This season, he began Little League. Half the 2nd graders are kept in the younger league where coaches pitch (with 1st graders) and the others are bumped up to the league with the 3rd graders featuring kids pitching. He's on the smaller size, physically, but what he lacks in size he more than makes up with effort and gusto. He's not afraid to mix it up with the bigger or older kids in the least. And when other kids are daydreaming or getting lazy/tired, he's still motoring. I had to remind him that he doesn't have to slide into EVERY base, especially first base.
He was asked to pitch an inning this past weekend and after walking the bases loaded, he was swapped with the third baseman. He was dejected but determined to do better. We threw all weekend so he'd be reminded that he could, in fact, "do it". I'm a sucker for teaching the proper mechanics, so that's all we worked on.
Last night, other kids were asked to pitch so he didn't get another shot. One of the better kids on the team, a 3rd grader, catches most of the time. Late in the game, the catcher was asked to pitch, rather than catch. Below is what followed next:
Coach: Who here has a cup on?
Kids: (maybe 3 hands go up; scary, I know!)
Coach: Which of you wants to catch?
My son, after a pregnant pause: I do!!!
Coach: You sure?
My son: Definitely.
Coach: OK, let's go!
Now, I know he's got the motivation and desire but I am not sure he's ready to catch. Not to mention, the kid who was going to pitch, our regular catcher, can really throw. Not a soft toss like most other kids, but really bring it. Naturally, I am chuckling behind the fence, near home plate, knowing what's coming. I help him suit up in the dugout, with the hockey-style mask fitting over his sports glasses, looking pretty cool even if the chest protector was drooping low on him.
He goes out there, settles in and the game resumes. First few pitches were wide, bouncing off the backstop. Then a strike, connecting with the shin guard flush, making a loud plastic crack. The coaches looked at me and we all laughed a bit. He wasn't the least bit hurt or nervous, unlike in his pitching debut. He missed most of the pitches thrown his way but threw them all back well, in spite of the oversized gear.
Then the great moment. Remember, I am almost behind the backstop, off to the right (as you can see by the camera phone picture taken to the right). The pitcher really hums a strike, the batter swings and misses and the ball just drills my son in the mask, right between the eyes. All the coaches and parents looked at me, figuring I'd be screaming or panicked. My son didn't so much as flinch. Chased the ball down, tossed it back to the pitcher and resumed his position. I just crossed my arms and kept smiling, reminding him to keep his right hand behind his backside. I never thought I'd be proud to see my son drilled with a pitch between the eyes (even with a mask on), but there I was, proud to see him not even hesitate to continue.

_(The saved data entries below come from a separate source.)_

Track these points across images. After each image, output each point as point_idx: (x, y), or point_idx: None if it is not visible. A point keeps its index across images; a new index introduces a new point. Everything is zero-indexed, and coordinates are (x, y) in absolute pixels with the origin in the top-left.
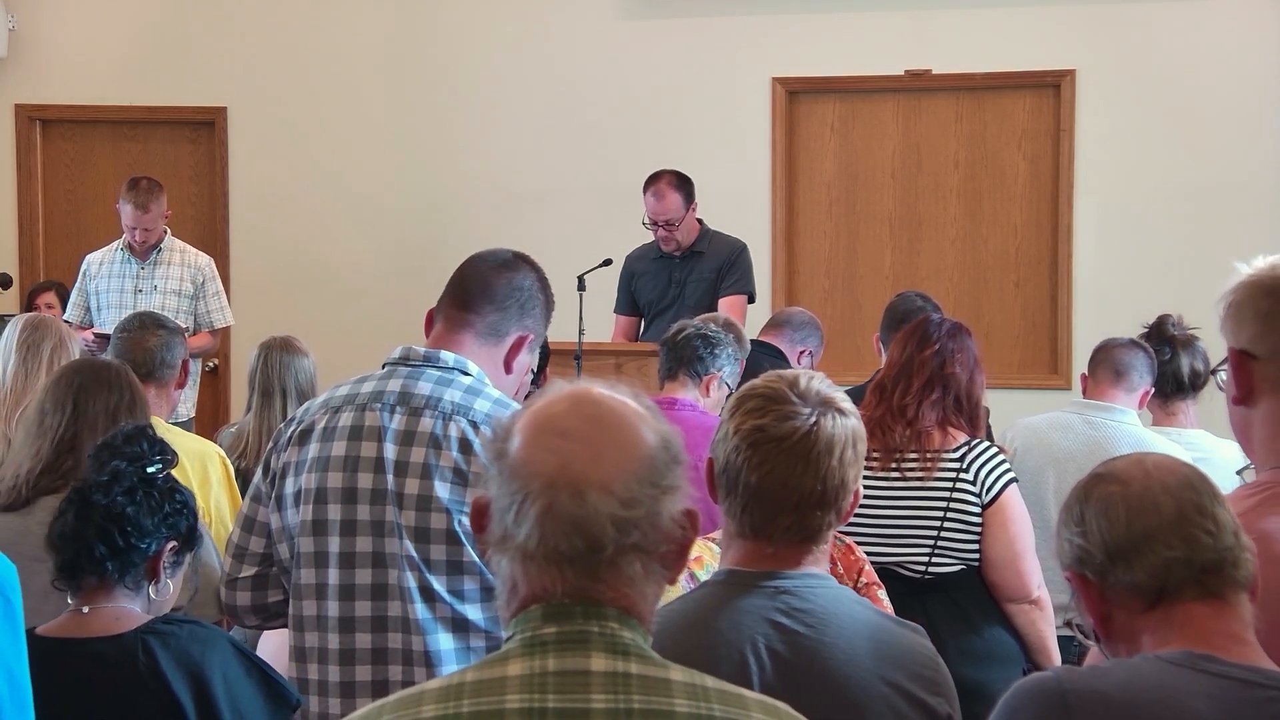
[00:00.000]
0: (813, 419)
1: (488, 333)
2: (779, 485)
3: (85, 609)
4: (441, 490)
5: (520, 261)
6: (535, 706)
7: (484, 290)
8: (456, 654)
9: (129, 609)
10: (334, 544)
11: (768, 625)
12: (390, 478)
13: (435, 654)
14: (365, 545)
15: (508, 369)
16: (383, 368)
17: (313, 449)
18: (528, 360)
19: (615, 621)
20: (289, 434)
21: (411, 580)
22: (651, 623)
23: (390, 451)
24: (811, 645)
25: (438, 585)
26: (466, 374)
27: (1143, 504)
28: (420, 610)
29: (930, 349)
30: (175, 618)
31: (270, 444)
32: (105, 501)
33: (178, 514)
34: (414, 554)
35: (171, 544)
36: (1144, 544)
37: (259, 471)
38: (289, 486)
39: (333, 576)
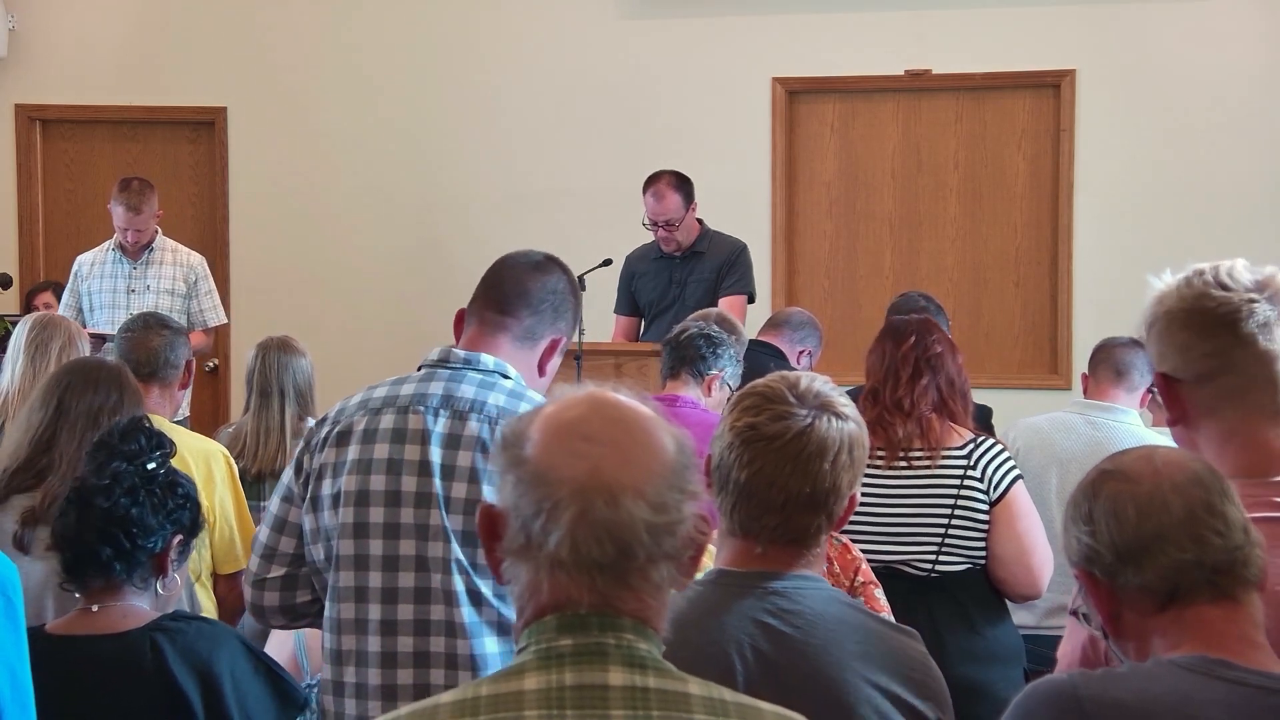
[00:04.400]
0: (807, 420)
1: (524, 336)
2: (766, 484)
3: (94, 608)
4: (490, 494)
5: (552, 264)
6: None
7: (520, 293)
8: (501, 658)
9: (137, 606)
10: (376, 547)
11: (754, 626)
12: (438, 481)
13: (480, 657)
14: (409, 549)
15: (541, 371)
16: (419, 369)
17: (353, 451)
18: (559, 363)
19: (631, 633)
20: (324, 435)
21: (459, 584)
22: (664, 629)
23: (436, 455)
24: (798, 646)
25: (485, 589)
26: (507, 377)
27: (1152, 504)
28: (467, 614)
29: (907, 342)
30: (184, 615)
31: (302, 444)
32: (107, 505)
33: (181, 508)
34: (462, 558)
35: (178, 537)
36: (1154, 545)
37: (289, 472)
38: (326, 488)
39: (374, 580)
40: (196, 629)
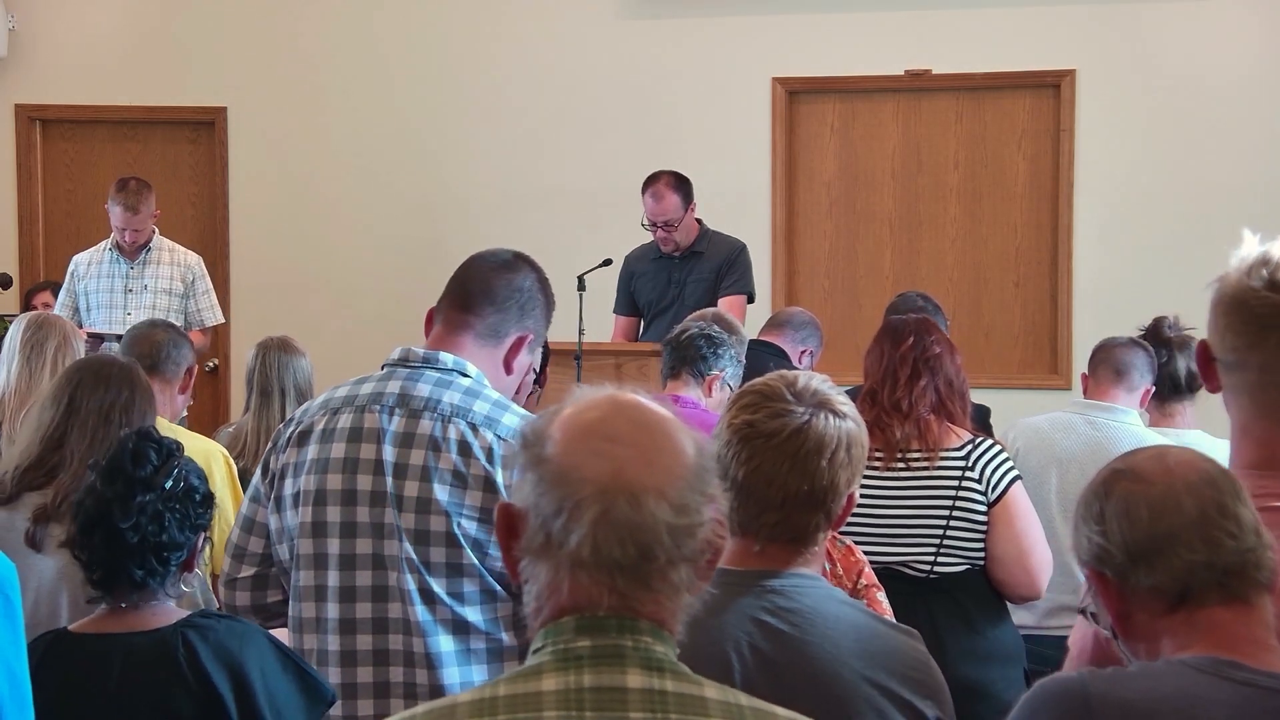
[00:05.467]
0: (805, 418)
1: (487, 334)
2: (765, 482)
3: (124, 604)
4: (440, 493)
5: (520, 262)
6: None
7: (484, 291)
8: (457, 655)
9: (167, 606)
10: (333, 546)
11: (753, 624)
12: (389, 480)
13: (436, 655)
14: (365, 547)
15: (507, 370)
16: (381, 369)
17: (311, 450)
18: (528, 360)
19: (649, 635)
20: (287, 435)
21: (411, 582)
22: (679, 632)
23: (389, 454)
24: (796, 645)
25: (437, 587)
26: (465, 375)
27: (1164, 504)
28: (421, 612)
29: (906, 343)
30: (212, 612)
31: (269, 445)
32: (137, 538)
33: (201, 513)
34: (414, 556)
35: (201, 536)
36: (1166, 546)
37: (258, 472)
38: (288, 488)
39: (332, 579)
40: (227, 626)
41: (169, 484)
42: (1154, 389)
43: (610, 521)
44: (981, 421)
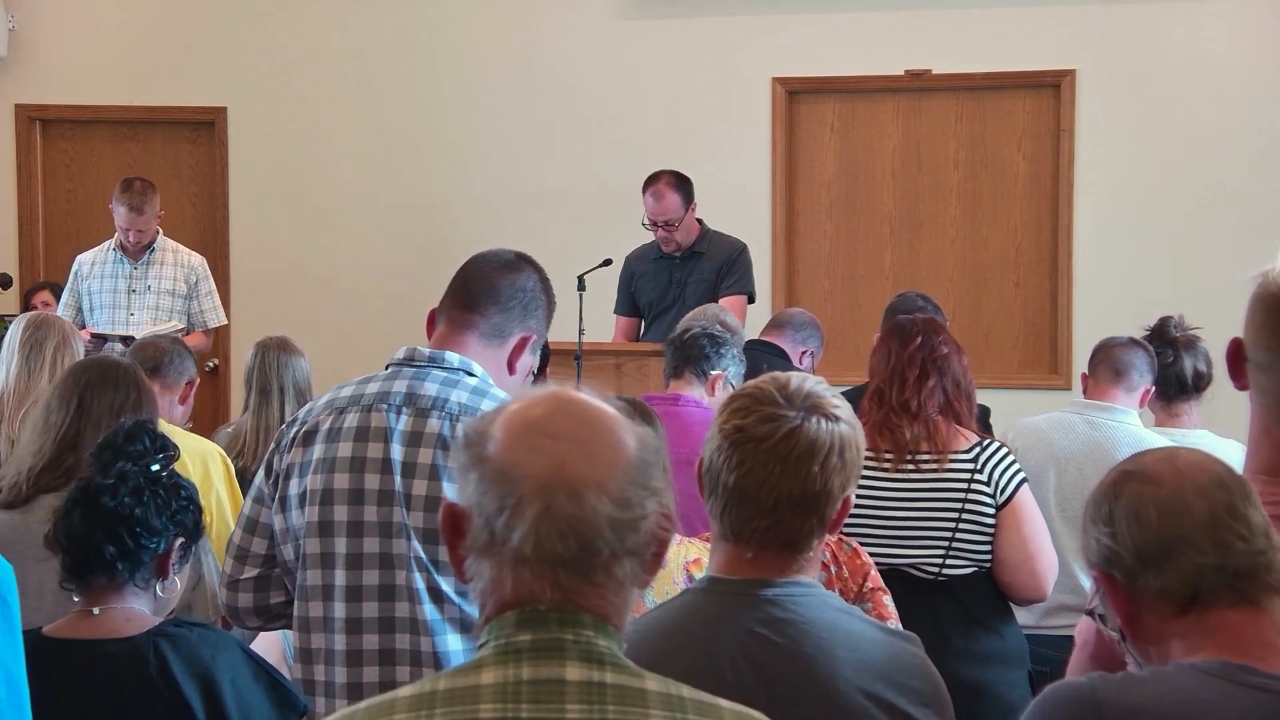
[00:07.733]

Inning ends, he hustles off the field, ecstatic. He didn't care that the ball hit him or how he looked. He had a blast. He immediately starts lobbying the coaches to catch again next game. He asked me to go get him catchers gear. He couldn't calm down. He wanted to call his grandparents and mom right there, from the dugout. He couldn't sit still.
Now, mind you, I have been telling him for a while that the catcher is the best position, since it's involved in every play and requires knowing everything that's going on. [Watching how bored, disinterested and distracted some kids get in the outfield, I was hoping he'd try something to keep him more involved.] He liked to try to play shortstop or 3B. He never believed me, until now.
I think we might have a new catcher in our midst.